Direct and reverse shell, both for UDP and TCP
Fingerprinting of the remote SQL Server
Formation of a custom XP cmdshell when the original one has been disabled
Withdrawal of data from the remote Database
Operating System privilege escalation on the remote database server
Reverse scan to seek a port that can be utilized for a reverse shell
These are the top cybersecurity testing tools that will give you security for your personal data, mitigate the rates of data breaches, as well as stolen hardware. Other advantages of these tools count tighter security and greater privacy. These must-have security tools will help you evade cyberattacks and secure your IT infrastructure. Lastly, such security software requires up-gradation and maintenance to constantly have top-notch security.
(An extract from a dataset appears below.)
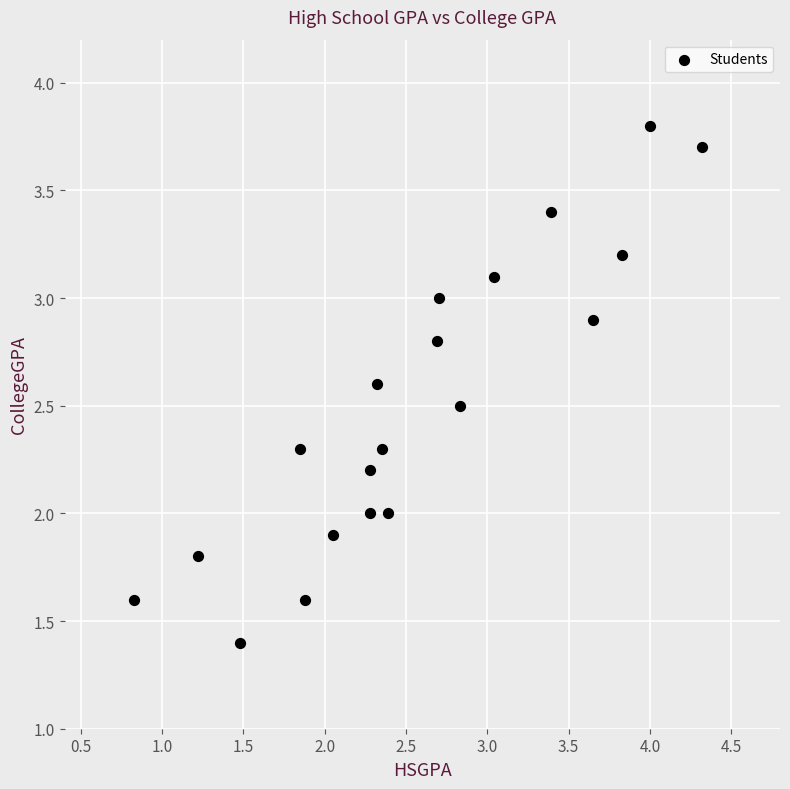

What is the range of Y values (max minus min)?

2.4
The Certified Ethical Hacker (CEH v11 Training) and certification program is the most trusted certification that updates your know-how of main security essentials and fundamentals. CEH V11 Certification Course introduced by EC-Council is the globally accepted and treasured security training and certification course worldwide. This most demanding security training demonstrates your capabilities to detect the vulnerabilities and risks in the enterprise’s network infrastructure, and adequately prepare you to enhance your blue team skills and aids to deal with cyber-attacks successfully and efficiently.
The Certified Ethical Hacker (CEH v11 Training) Training is the most popular and 2nd course in the newest VAPT (Vulnerability Assessment and Penetration Testing) Track. EC-Council in the newest version has added in-depth concepts and topics considering the current improvements in the cyber-security field. The training course trained you with the know-how of the most recent commercial-grade attacking or hacking methodologies, practices, and tools used by real-life attackers and information security professionalsto ethically hack any company.
Even since the launch of CEH in the year 2003, it is considered as a benchmark within the biggest community of cyber-security experts in the industry called the information security community. CEH v11 continues to launch the most advanced hacking tools and the hacking techniques and exploits used by information security professionals and malicious hackers today. The 5 Stages of Ethical Hacking and the original objective of CEH remain official and relevant today: “To beat a hacker, you need to think like a hacker.”
You would scrutinize, test, hack, and protect your systems. You will be taught the 5 stages of ethical hacking and the manners to hit your target and thrive at breaking in each time! The 5 crucial phases comprise Reconnaissance, Acquiring Access, Enumeration, Manage Access, & Covering your tracks.